Initial Sequence support

- This adds support for ONNX sequences, along with basic unit tests for the sequence types. - This also introduces a new test network generated via sklearn in an included script. - The test using sklearn_randomforest.onnx has not been written yet, but I wanted to commit after doing all the work so far. The existing tests all pass.
2025-10-05 07:06:51 +08:00 · 2024-07-22 21:13:10 -04:00
parent 0334e9617f
commit 4aa8513549
6 changed files with 474 additions and 27 deletions
--- a/onnxruntime_go.go
+++ b/onnxruntime_go.go
@@ -488,6 +488,131 @@ func (t TensorElementDataType) String() string {
 	return fmt.Sprintf("Unknown tensor element data type: %d", int(t))
 }
 // This wraps an ONNX_TYPE_SEQUENCE OrtValue. Individual elements must be
 // accessed using GetValue. Satisfies the Value interface, though Tensor-
 // related functions such as ZeroContents() may be no-ops.

**EXERCISE REQUIREMENTS**.
Continue the ONNX sequence commit diff from its last shown line, writing the next part of the Go code. The records come from a separate source and have no connection to the ONNX sequence commit.

**Data records**.
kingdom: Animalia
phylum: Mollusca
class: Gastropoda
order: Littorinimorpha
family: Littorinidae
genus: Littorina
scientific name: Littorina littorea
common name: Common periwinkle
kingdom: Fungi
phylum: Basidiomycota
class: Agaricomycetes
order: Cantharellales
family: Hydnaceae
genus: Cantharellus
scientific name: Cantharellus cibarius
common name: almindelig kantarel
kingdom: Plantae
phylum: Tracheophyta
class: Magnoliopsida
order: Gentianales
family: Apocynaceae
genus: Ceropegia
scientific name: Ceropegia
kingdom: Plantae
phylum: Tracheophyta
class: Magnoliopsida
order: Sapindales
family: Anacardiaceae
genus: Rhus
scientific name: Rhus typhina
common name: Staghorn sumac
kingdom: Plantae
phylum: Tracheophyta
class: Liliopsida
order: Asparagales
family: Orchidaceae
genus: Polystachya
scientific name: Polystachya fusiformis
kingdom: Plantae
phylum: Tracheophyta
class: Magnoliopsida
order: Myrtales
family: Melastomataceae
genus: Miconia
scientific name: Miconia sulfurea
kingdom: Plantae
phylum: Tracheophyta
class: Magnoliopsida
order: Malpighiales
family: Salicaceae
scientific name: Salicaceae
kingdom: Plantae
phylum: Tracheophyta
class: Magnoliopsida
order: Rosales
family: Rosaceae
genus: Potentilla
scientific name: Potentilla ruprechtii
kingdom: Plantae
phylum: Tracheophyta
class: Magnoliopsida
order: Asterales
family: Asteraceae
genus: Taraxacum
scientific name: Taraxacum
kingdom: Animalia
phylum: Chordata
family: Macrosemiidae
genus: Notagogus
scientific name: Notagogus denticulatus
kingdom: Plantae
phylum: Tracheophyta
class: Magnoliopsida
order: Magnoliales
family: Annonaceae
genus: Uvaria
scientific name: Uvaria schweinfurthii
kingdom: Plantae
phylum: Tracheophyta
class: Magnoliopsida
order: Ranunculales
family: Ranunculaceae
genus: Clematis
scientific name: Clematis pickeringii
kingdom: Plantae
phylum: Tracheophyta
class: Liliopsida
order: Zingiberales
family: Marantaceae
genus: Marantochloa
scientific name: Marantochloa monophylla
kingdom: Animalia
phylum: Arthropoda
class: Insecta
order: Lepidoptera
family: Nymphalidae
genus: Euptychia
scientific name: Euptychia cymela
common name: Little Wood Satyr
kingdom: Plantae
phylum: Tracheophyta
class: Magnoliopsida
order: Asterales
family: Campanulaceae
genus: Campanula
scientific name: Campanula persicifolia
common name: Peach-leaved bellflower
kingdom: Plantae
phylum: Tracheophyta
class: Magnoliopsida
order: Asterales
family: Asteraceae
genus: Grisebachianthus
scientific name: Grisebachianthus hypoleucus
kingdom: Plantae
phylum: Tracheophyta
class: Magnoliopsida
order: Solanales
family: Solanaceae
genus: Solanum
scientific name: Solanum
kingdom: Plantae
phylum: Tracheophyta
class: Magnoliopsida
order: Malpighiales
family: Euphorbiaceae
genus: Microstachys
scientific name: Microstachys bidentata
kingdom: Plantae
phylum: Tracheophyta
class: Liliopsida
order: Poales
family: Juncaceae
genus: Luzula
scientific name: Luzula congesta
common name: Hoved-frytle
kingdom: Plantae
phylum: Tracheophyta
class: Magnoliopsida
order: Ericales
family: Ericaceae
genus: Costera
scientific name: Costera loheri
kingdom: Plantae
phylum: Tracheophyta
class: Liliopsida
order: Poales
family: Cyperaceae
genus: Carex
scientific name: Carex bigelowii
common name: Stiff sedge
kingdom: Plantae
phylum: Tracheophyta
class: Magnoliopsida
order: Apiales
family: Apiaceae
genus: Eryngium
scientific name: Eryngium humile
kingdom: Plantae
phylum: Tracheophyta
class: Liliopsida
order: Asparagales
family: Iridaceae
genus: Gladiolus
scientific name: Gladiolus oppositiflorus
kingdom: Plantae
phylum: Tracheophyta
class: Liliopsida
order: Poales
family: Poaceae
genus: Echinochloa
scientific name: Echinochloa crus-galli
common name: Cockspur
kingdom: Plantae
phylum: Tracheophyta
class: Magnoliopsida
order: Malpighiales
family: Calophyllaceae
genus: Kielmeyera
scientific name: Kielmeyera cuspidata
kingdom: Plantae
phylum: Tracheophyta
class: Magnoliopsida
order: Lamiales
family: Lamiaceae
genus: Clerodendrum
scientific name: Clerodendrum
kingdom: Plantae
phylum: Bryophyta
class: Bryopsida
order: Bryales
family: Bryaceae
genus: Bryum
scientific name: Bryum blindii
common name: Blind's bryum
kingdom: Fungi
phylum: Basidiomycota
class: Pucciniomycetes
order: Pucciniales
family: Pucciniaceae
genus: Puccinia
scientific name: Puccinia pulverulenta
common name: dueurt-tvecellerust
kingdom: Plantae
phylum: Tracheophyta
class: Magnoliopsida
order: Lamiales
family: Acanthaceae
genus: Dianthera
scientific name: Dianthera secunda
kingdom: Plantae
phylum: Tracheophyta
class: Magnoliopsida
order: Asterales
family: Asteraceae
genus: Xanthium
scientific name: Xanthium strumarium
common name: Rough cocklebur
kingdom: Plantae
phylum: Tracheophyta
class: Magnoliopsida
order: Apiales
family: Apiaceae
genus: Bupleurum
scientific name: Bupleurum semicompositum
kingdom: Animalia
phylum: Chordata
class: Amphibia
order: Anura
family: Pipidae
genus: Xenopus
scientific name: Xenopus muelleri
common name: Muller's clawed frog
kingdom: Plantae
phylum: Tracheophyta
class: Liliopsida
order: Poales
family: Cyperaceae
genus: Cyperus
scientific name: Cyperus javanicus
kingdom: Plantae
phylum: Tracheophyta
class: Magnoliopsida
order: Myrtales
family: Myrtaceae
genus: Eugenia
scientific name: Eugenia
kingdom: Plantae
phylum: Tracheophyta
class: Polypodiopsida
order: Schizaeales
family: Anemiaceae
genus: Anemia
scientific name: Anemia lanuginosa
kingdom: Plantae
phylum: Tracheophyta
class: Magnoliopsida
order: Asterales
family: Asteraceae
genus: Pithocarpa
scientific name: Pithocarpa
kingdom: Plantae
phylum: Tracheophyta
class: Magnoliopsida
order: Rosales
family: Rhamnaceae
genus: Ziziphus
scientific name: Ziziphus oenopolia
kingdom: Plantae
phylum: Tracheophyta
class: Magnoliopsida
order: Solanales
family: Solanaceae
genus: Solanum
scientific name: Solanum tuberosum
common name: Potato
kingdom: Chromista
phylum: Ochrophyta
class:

**ANSWER TO THE EXERCISE**.
 type Sequence struct {
 	ortValue *C.OrtValue
 	// We'll stash the number of values in the sequence here, so we don't need
 	// to call C.GetValueCount more than once.
 	valueCount int64
 }
 // Creates a new ONNX sequence with the given contents. The returned Sequence
 // must be Destroyed by the caller when no longer needed. Destroying the
 // Sequence created by this function does _not_ destroy the Values it contains,
 // so the caller is still responsible for destroying them as well.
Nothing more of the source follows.